BOP neydi, ne olacak?

Üzerine BOP kadar komplo teorisi yazılmış, uygulanamadığı halde her olayda fail olarak gösterilen bir proje yoktur. Buna rağmen kısaca BOP’un ne olduğunu ifade etmeye çalışayım.

ABD, Ortadoğu’da açtığı savaşlar ve İsrail’e verdiği destek nedeniyle bölge tarafından haklı olarak “en büyük düşman” ilan edildi ve demokrasi vurgusunda bulunan bu ülke, bölgede milyonlarca insanın hayatını kaybetmesine neden olunca, o dönem aktif olmak istediği Ortadoğu’da rahat hareket edemez hale geldi. Ve yerle yeksan olmuş imajını düzeltmek, işlediği suçları unutturmak istedi. Bu nedenle de kendisinin etkin olamadığı bölgede iyi ilişkiler içinde olduğu Türkiye’yi bir partner olarak seçmek istedi. Ancak bölgenin genel durumu ve ortaya çıkan “Arap Baharı” süreciyle bu proje uygulanamadı. Zaten bölgede Türkiye’nin çıkarları ile ABD’nin çıkarlarının tamamıyla örtüşmediği de kısa süre içinde ortaya çıktı. Velhasıl kelam, BOP uygulanmadan rafa kalktı.

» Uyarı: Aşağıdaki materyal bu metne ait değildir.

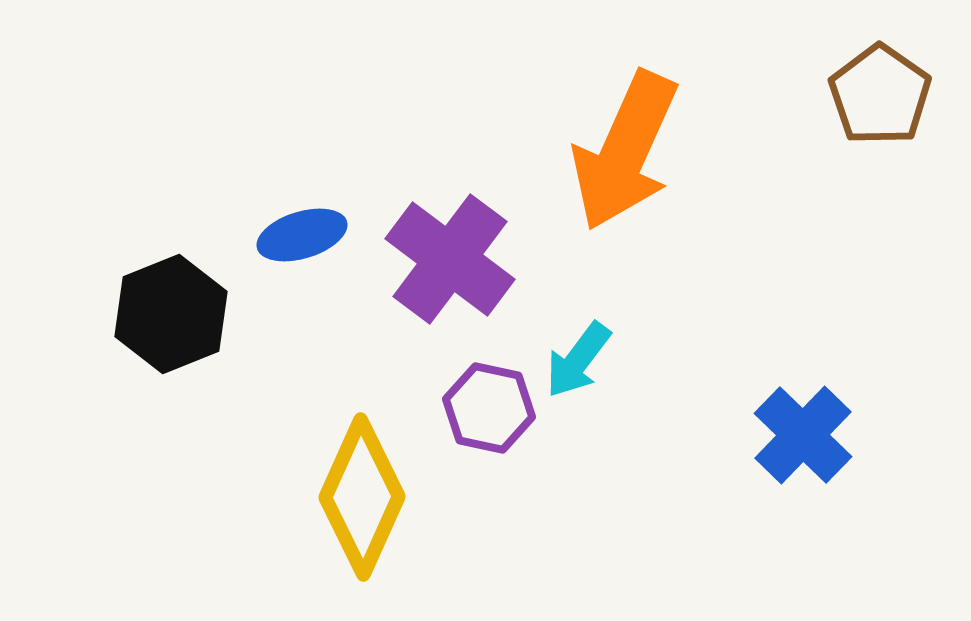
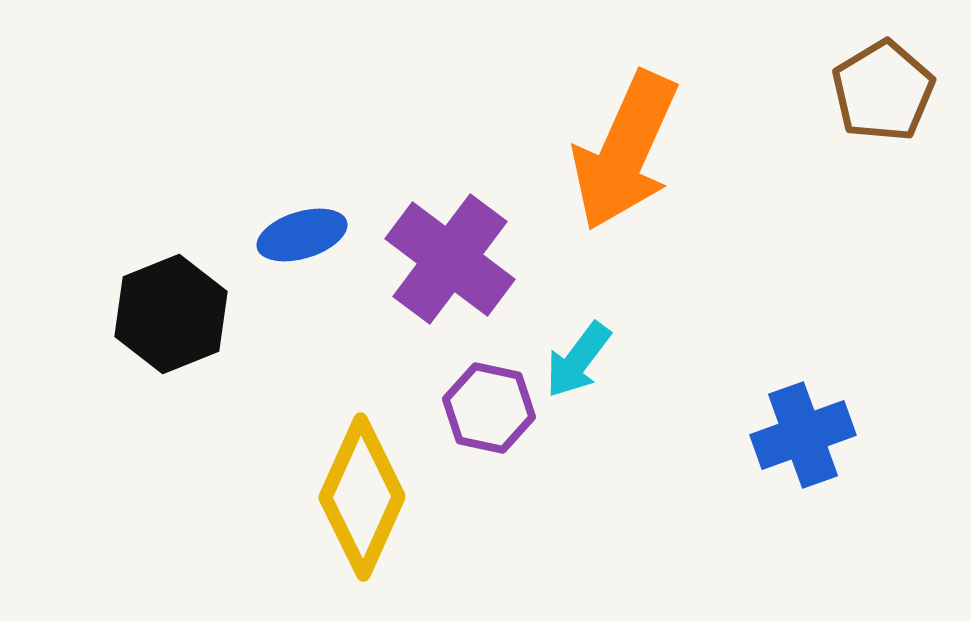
brown pentagon: moved 3 px right, 4 px up; rotated 6 degrees clockwise
blue cross: rotated 26 degrees clockwise
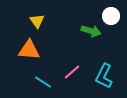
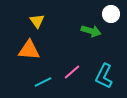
white circle: moved 2 px up
cyan line: rotated 60 degrees counterclockwise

Uzunca bir süredir ABD’nin Ortadoğu’dan çekilmesi konuşuluyor. Doğrudur ABD, Ortadoğu’da eskisi kadar aktif değil zaten eskisi gibi güçlü de değil ama bu, bölge ile alakası tamamen bitti anlamına gelmiyor. Ve İsrail’i saymazsak, ABD’nin bölgede en fazla yatırım yaptığı yapılar PYD ve PKK gibi yapılar. Kürtlerin devlet kurması, Kürtlerin hakları, dahası demokrasi, insan hakları, ulusların kendi kaderlerini kendilerinin belirlemesi gerektiği prensibinin ABD’nin umurunda olmadığını anlayacak kadar ABD tecrübesi yaşadık. Nihayetinde durum böyle olunca, ABD’nin BOP 2 gibi bir projesi olup olmadığı kadar bu projenin PKK ve unsurları eliyle yürütülme ihtimali üzerine daha fazla kafa yormak gerekiyor.